# Any idea what this kid is?



## Stormbringer (Apr 14, 2010)

The camera flash highlights its "shine", but, this fish is becoming a gorgous bluish/purplish color, depending on the attitude at any given time, with burnt orange belly/pecs...can dominate the entire tank community in the blink of an eye...at least until the others remember they're potentially as tough!

Anyone got a clue what this beauty is?


----------



## Stormbringer (Apr 14, 2010)

Fish in question to the right of the Peacock...thanks in advance for a clue!


----------



## cjacob316 (Dec 4, 2008)

not a peacock, it looks like a lethrinops to me


----------



## cater20155 (Jun 16, 2008)

The pictures look very purple for both fish...does the fish normally look like that or is it a case of the flash washing the color out?


----------



## Stormbringer (Apr 14, 2010)

The flash did highlight the "shine", but, both, the Peacock, and, the unknown fish are very blue in color!


----------



## cater20155 (Jun 16, 2008)

Could you get another shot of him without flash? It may help if we can see his normal color.


----------



## cjacob316 (Dec 4, 2008)

or even a Tramitichromis, look toward the bottom of this page http://www.cichlid-forum.com/articles/african_cichlid_genus_gallery.php


----------



## n.o.musicman (Aug 27, 2009)

Could be a trimitochromisintermedius


----------



## nhra_20 (Mar 22, 2010)

what about one of those VC-10 guys?


----------



## Fogelhund (Dec 3, 2002)

To be honest, I see a Protomelas x Aulonocara hybrid.


----------



## Stormbringer (Apr 14, 2010)

I'll attempt a photo without flash, however, by the time my digital camera gets the shot...the fish has rapidly gotten out of the field of view! 

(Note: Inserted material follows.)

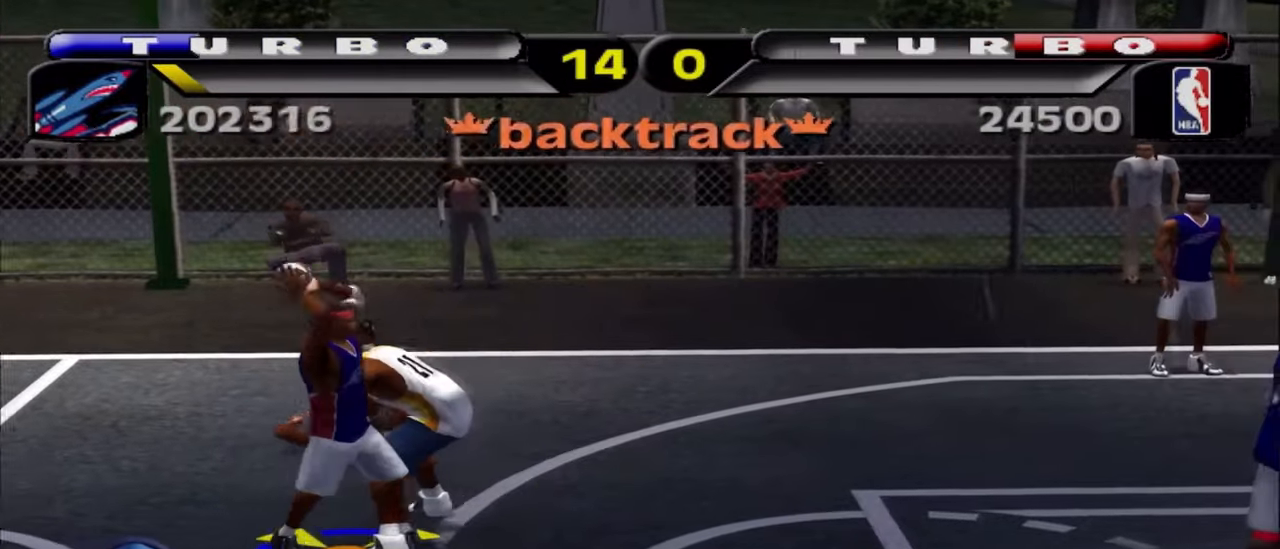
{"buttons": [], "left_stick": "down-right", "right_stick": "center", "events": []}
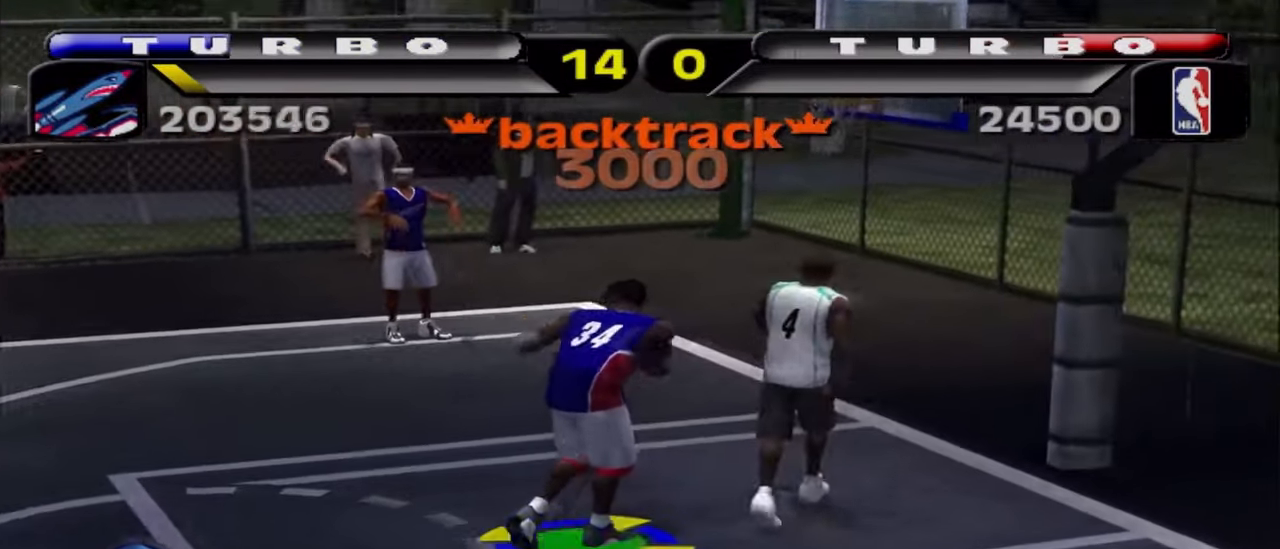
{"buttons": ["CIRCLE", "L1", "L2"], "left_stick": "up-right", "right_stick": "center", "events": [[33, "L1", "down"], [50, "L2", "down"], [167, "L3", "down"], [167, "left_stick", "down"], [333, "L3", "up"], [417, "left_stick", "up-right"], [450, "CIRCLE", "down"]]}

Fish in question is the blue one with the burnt orange colored pec fins, with the least blur!


----------



## Stormbringer (Apr 14, 2010)

cjacob316 said:


> or even a Tramitichromis, look toward the bottom of this page http://www.cichlid-forum.com/articles/african_cichlid_genus_gallery.php


That's close in shape, 'eh! 

I've often thought it had some "Peacock" appearances, but, it's a little shorter in length, and, has a tad more stockiness to the body, moreso than the Peacocks currently in the display...I don't know!


----------



## 24Tropheus (Jun 21, 2006)

I am thinking Protomelas ornatus but not sure about the colour or variant or even if that is right.  
Lips should I guess get bigger with age if it is that one. 

Or maybe some sort of Protomelas taeniolatus or kirkii or one of that crowd?

Aulonocara hybrid would sadly not be a bad guess though. Hope as he gets bigger he turns out to be pure for you. :thumb:

But then if not breeding from him I guess that does not matter too much to you?

Mouth shape looks wrong for the similarly coloured Tramitichromis intermedius to me.

All the best James


----------



## Stormbringer (Apr 14, 2010)

Yeah, I'm not into breeding these fish, been there-done that, and, after having a gorgous reef set up...I just converted the tank to this freshwater set up just to have some fishys swimmin' 'round!

I'd like to know what some of these fish are however, the guy that gave 'em too me just handed me an Igloo ice bag with 25-30 of these Malawi Chiclids in it, at his gas station! 

Here's another shot of "the fish"!


----------



## lil_flame33 (Mar 20, 2010)

Whatever he is they're gorgeous!


----------



## Stormbringer (Apr 14, 2010)

lil_flame33 said:


> Whatever he is they're gorgeous!


Thanks!
It's curiously fun to watch a 'lil silver fish develop its colors, along with attitude...which this particular fish is having no issues at all developing either, he could end up being the coolest lookin', biggest jerk in the display!


----------



## lil_flame33 (Mar 20, 2010)

Ha ha! Well sometimes that's okay! Lol


----------